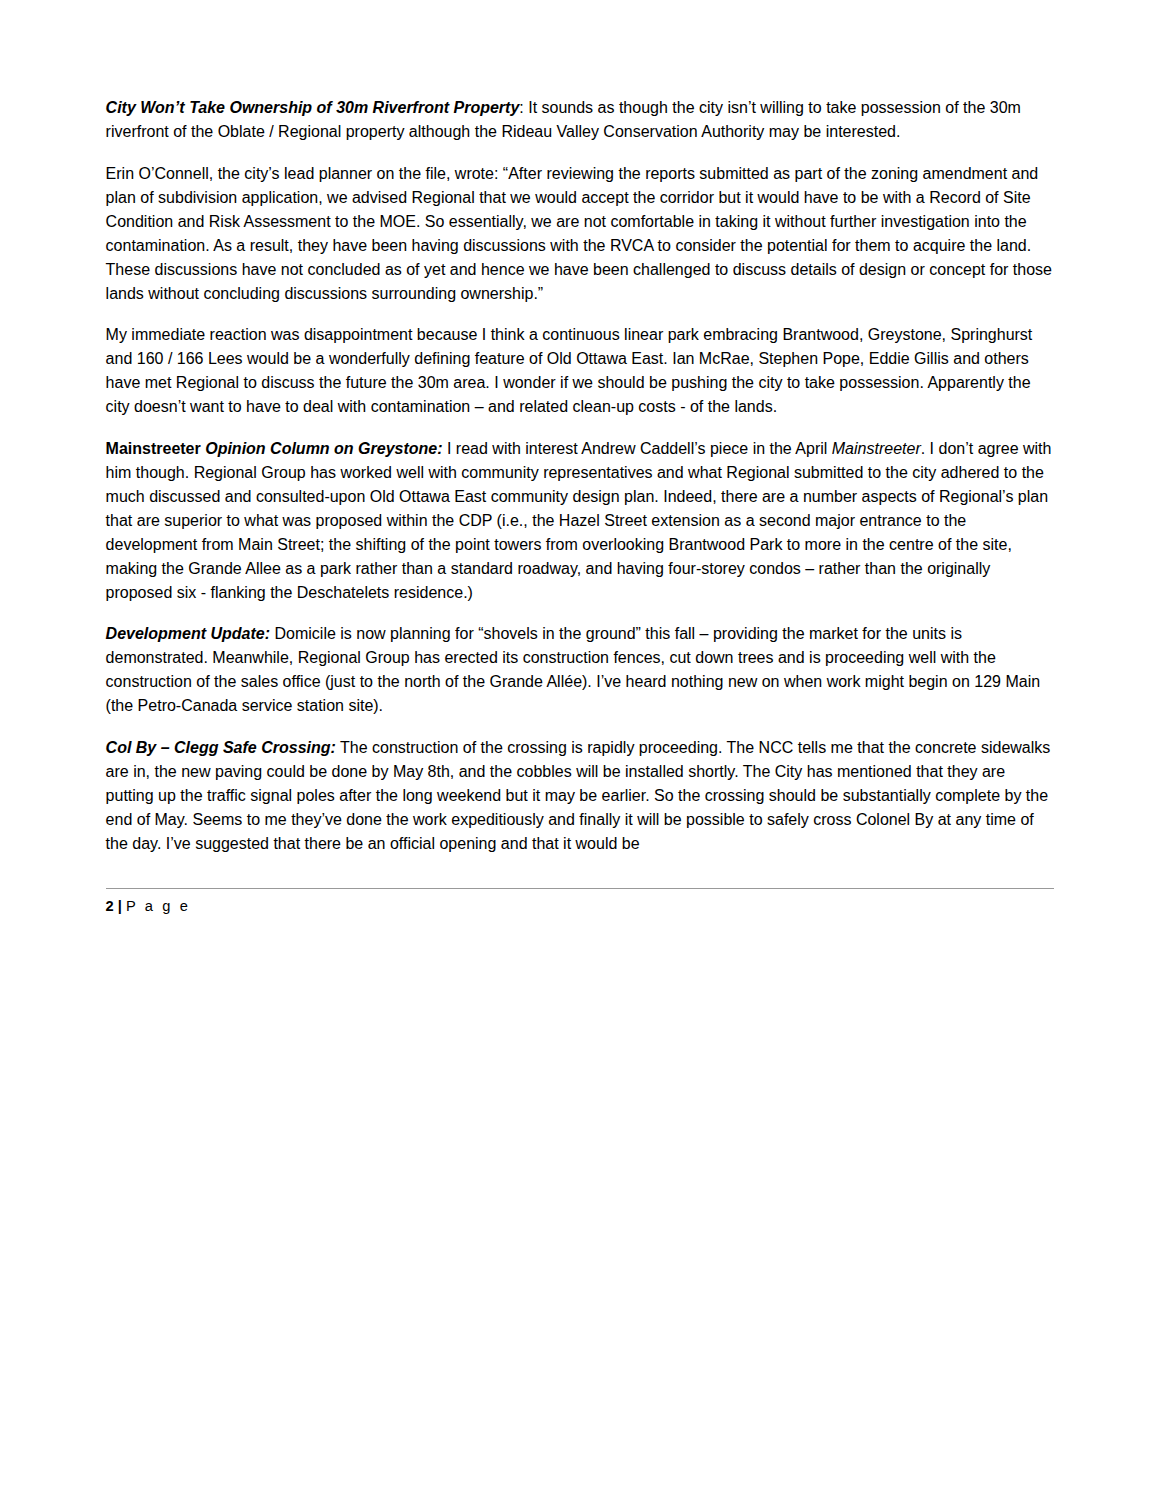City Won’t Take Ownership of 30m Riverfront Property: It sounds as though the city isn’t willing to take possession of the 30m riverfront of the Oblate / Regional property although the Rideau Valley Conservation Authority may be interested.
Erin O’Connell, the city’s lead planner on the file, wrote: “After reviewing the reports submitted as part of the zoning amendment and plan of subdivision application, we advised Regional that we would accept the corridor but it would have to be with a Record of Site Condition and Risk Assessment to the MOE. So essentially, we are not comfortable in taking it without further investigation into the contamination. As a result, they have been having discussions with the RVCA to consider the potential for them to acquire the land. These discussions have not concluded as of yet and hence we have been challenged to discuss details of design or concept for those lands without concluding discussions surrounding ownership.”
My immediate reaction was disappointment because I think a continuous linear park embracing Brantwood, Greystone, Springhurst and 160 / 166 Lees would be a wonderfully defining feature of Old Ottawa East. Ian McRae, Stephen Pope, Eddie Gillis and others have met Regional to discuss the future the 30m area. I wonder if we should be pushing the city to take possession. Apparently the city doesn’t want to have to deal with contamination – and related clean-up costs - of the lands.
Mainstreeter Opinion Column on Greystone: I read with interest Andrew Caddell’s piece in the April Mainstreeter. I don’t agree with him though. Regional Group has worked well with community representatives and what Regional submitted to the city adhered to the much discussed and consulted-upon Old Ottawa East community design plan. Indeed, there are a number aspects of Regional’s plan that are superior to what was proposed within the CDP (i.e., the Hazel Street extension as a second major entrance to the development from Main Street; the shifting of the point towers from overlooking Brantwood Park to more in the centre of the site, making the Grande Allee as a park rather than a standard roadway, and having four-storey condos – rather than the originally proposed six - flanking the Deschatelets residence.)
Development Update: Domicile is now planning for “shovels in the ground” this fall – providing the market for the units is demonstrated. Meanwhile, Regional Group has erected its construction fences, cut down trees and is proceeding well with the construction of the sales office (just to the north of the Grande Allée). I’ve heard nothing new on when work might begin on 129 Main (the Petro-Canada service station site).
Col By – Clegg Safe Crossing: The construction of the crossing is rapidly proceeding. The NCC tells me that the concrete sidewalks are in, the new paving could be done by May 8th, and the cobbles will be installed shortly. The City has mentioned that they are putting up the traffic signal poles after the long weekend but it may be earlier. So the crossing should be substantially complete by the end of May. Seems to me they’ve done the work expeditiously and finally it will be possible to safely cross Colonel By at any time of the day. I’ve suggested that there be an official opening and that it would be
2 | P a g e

────────

> ASSIGNED TASK:
Every line above must be printed again exactly, pictures excluded.

> WRITTEN REPLY:
City Won’t Take Ownership of 30m Riverfront Property: It sounds as though the city isn’t willing to take possession of the 30m riverfront of the Oblate / Regional property although the Rideau Valley Conservation Authority may be interested.
Erin O’Connell, the city’s lead planner on the file, wrote: “After reviewing the reports submitted as part of the zoning amendment and plan of subdivision application, we advised Regional that we would accept the corridor but it would have to be with a Record of Site Condition and Risk Assessment to the MOE. So essentially, we are not comfortable in taking it without further investigation into the contamination. As a result, they have been having discussions with the RVCA to consider the potential for them to acquire the land. These discussions have not concluded as of yet and hence we have been challenged to discuss details of design or concept for those lands without concluding discussions surrounding ownership.”
My immediate reaction was disappointment because I think a continuous linear park embracing Brantwood, Greystone, Springhurst and 160 / 166 Lees would be a wonderfully defining feature of Old Ottawa East. Ian McRae, Stephen Pope, Eddie Gillis and others have met Regional to discuss the future the 30m area. I wonder if we should be pushing the city to take possession. Apparently the city doesn’t want to have to deal with contamination – and related clean-up costs - of the lands.
Mainstreeter Opinion Column on Greystone: I read with interest Andrew Caddell’s piece in the April Mainstreeter. I don’t agree with him though. Regional Group has worked well with community representatives and what Regional submitted to the city adhered to the much discussed and consulted-upon Old Ottawa East community design plan. Indeed, there are a number aspects of Regional’s plan that are superior to what was proposed within the CDP (i.e., the Hazel Street extension as a second major entrance to the development from Main Street; the shifting of the point towers from overlooking Brantwood Park to more in the centre of the site, making the Grande Allee as a park rather than a standard roadway, and having four-storey condos – rather than the originally proposed six - flanking the Deschatelets residence.)
Development Update: Domicile is now planning for “shovels in the ground” this fall – providing the market for the units is demonstrated. Meanwhile, Regional Group has erected its construction fences, cut down trees and is proceeding well with the construction of the sales office (just to the north of the Grande Allée). I’ve heard nothing new on when work might begin on 129 Main (the Petro-Canada service station site).
Col By – Clegg Safe Crossing: The construction of the crossing is rapidly proceeding. The NCC tells me that the concrete sidewalks are in, the new paving could be done by May 8th, and the cobbles will be installed shortly. The City has mentioned that they are putting up the traffic signal poles after the long weekend but it may be earlier. So the crossing should be substantially complete by the end of May. Seems to me they’ve done the work expeditiously and finally it will be possible to safely cross Colonel By at any time of the day. I’ve suggested that there be an official opening and that it would be
2 | P a g e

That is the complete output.